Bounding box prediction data
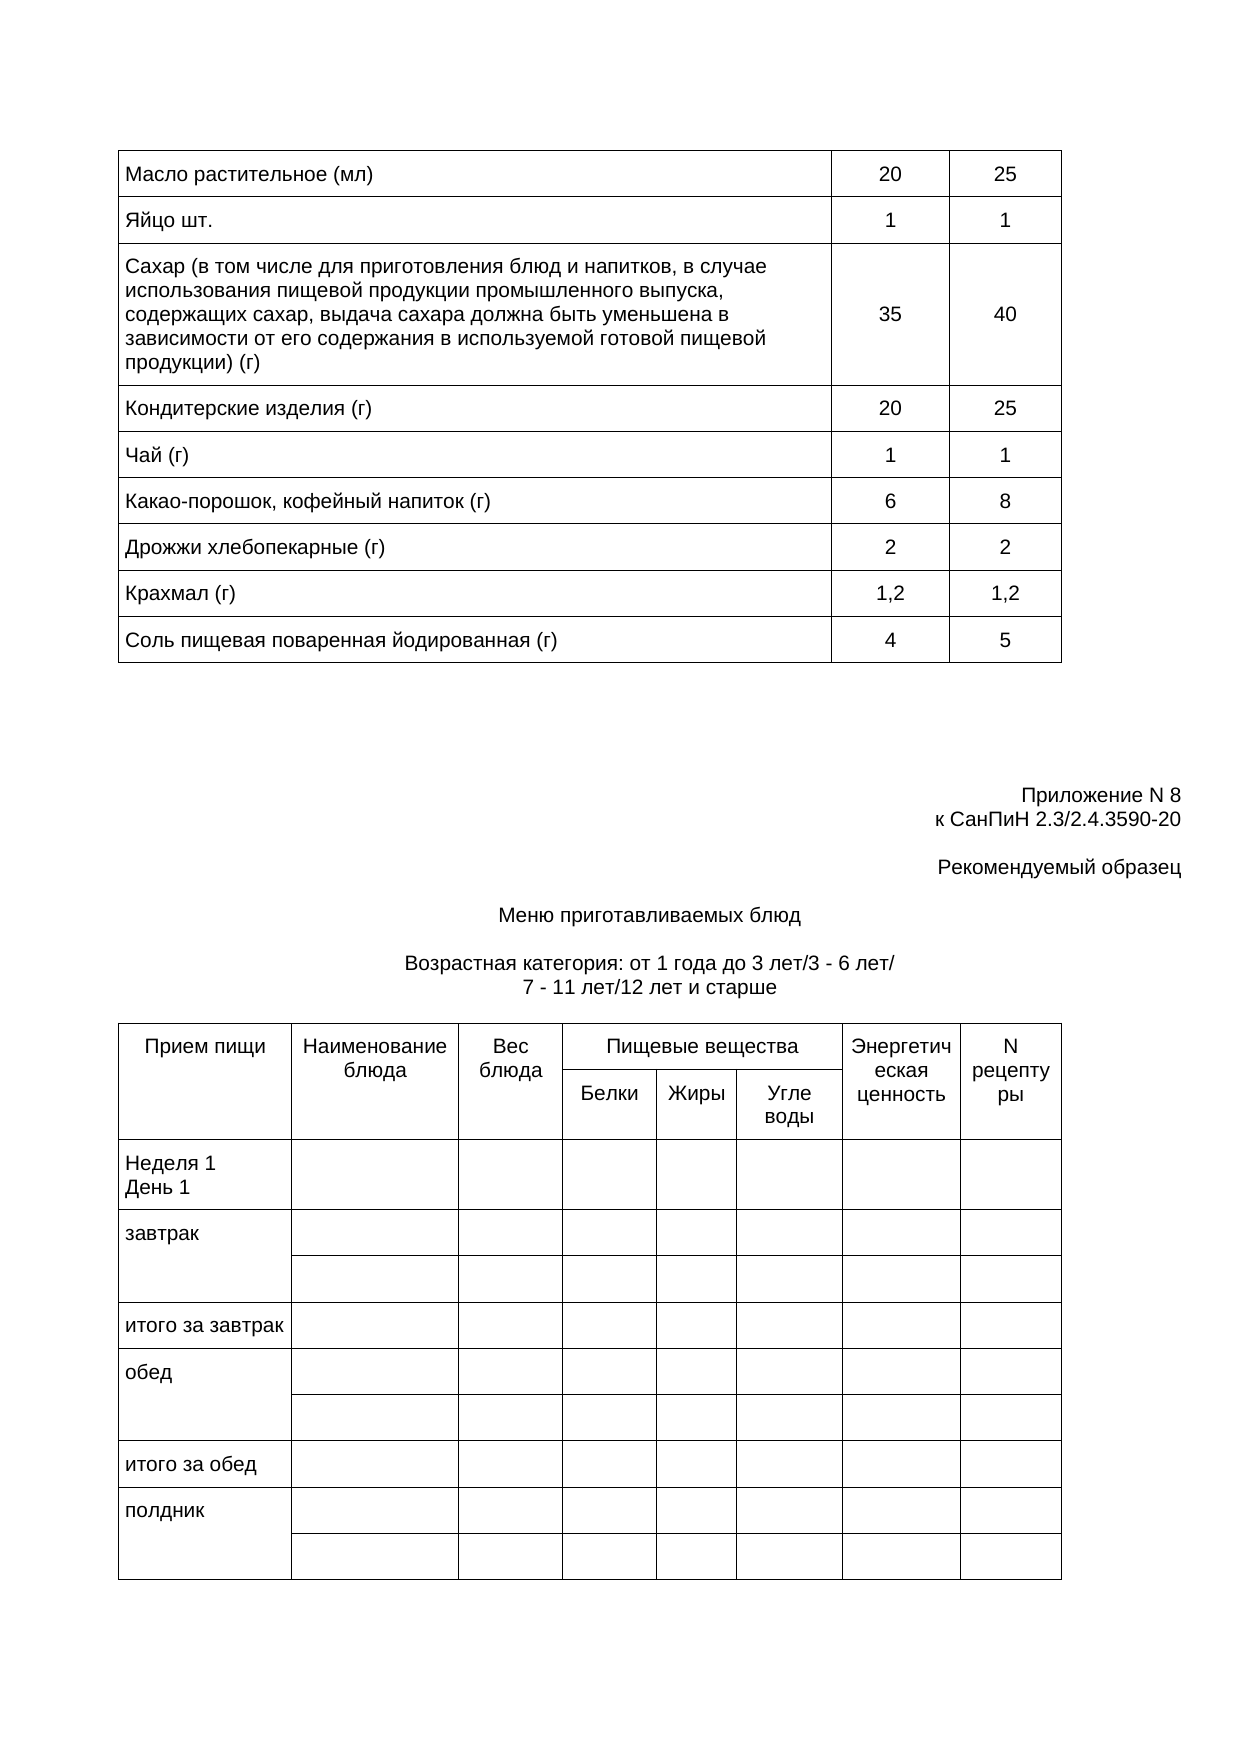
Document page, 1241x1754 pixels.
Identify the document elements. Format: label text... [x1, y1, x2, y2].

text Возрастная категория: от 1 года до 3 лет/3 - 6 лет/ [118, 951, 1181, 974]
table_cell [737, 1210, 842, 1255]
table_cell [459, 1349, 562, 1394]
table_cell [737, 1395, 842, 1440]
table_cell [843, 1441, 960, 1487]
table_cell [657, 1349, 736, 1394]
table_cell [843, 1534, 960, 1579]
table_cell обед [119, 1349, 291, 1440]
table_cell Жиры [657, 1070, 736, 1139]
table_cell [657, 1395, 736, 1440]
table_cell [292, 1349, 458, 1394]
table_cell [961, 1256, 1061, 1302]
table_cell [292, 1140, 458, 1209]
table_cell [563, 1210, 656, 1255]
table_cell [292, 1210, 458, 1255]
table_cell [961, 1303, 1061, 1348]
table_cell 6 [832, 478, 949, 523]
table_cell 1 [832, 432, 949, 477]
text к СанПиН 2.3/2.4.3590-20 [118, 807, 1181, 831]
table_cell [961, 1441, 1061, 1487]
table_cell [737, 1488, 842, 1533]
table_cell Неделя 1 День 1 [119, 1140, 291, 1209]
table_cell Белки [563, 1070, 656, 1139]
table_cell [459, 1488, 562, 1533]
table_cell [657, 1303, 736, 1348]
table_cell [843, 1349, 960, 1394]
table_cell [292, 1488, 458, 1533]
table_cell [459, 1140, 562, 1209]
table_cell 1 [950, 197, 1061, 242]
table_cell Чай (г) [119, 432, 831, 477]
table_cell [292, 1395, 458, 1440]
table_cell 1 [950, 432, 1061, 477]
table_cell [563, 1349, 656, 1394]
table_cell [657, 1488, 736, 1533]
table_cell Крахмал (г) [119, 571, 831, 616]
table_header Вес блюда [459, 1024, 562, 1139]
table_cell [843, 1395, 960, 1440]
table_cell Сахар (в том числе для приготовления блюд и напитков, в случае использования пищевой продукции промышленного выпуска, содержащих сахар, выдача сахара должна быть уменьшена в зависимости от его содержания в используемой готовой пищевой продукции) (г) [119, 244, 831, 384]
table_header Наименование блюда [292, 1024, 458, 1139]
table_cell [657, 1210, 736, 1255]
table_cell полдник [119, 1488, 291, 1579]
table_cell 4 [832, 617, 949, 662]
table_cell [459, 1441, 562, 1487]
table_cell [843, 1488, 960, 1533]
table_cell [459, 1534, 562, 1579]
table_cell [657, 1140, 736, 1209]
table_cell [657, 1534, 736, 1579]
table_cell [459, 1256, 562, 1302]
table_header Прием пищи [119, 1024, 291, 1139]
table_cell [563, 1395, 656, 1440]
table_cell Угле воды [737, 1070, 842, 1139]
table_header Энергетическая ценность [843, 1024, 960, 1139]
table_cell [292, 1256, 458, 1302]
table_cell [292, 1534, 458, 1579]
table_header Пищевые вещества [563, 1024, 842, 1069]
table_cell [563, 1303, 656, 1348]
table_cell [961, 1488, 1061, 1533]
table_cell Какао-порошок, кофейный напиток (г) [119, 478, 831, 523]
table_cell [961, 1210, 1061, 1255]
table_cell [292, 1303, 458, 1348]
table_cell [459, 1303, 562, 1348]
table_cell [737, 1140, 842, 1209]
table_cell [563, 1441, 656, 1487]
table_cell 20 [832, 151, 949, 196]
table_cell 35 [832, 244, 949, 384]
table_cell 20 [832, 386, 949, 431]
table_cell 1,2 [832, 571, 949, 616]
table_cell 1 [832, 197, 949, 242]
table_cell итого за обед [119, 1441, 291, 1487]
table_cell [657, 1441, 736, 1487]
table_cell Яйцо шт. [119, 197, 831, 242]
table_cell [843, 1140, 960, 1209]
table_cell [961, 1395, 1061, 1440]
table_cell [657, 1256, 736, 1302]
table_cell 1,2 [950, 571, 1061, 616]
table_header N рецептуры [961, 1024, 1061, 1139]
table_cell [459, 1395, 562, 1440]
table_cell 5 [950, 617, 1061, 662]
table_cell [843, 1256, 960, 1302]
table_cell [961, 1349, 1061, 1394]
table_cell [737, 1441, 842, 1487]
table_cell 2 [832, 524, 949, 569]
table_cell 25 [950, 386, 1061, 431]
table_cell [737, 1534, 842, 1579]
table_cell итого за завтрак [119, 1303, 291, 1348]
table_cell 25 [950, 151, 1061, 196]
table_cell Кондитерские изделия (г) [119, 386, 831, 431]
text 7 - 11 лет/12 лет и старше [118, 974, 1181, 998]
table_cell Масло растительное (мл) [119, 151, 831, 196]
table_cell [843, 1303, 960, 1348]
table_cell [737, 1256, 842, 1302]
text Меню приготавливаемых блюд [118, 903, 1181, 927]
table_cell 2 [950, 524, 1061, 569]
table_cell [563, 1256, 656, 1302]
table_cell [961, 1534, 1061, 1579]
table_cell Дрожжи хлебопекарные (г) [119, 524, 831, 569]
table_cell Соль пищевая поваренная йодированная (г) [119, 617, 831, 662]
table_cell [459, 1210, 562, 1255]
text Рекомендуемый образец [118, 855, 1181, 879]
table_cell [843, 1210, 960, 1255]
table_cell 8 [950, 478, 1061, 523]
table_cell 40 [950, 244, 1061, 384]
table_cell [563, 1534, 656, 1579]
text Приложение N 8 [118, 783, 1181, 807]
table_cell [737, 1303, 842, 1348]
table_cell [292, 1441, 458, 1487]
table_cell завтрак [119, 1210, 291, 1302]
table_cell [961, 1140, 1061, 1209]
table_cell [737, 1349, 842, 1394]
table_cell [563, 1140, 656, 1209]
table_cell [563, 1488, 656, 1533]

WHAT YOU HAVE TO DO
Copy every line above that holds the word "итого".

SOLUTION
table_cell итого за обед [119, 1441, 291, 1487]
table_cell итого за завтрак [119, 1303, 291, 1348]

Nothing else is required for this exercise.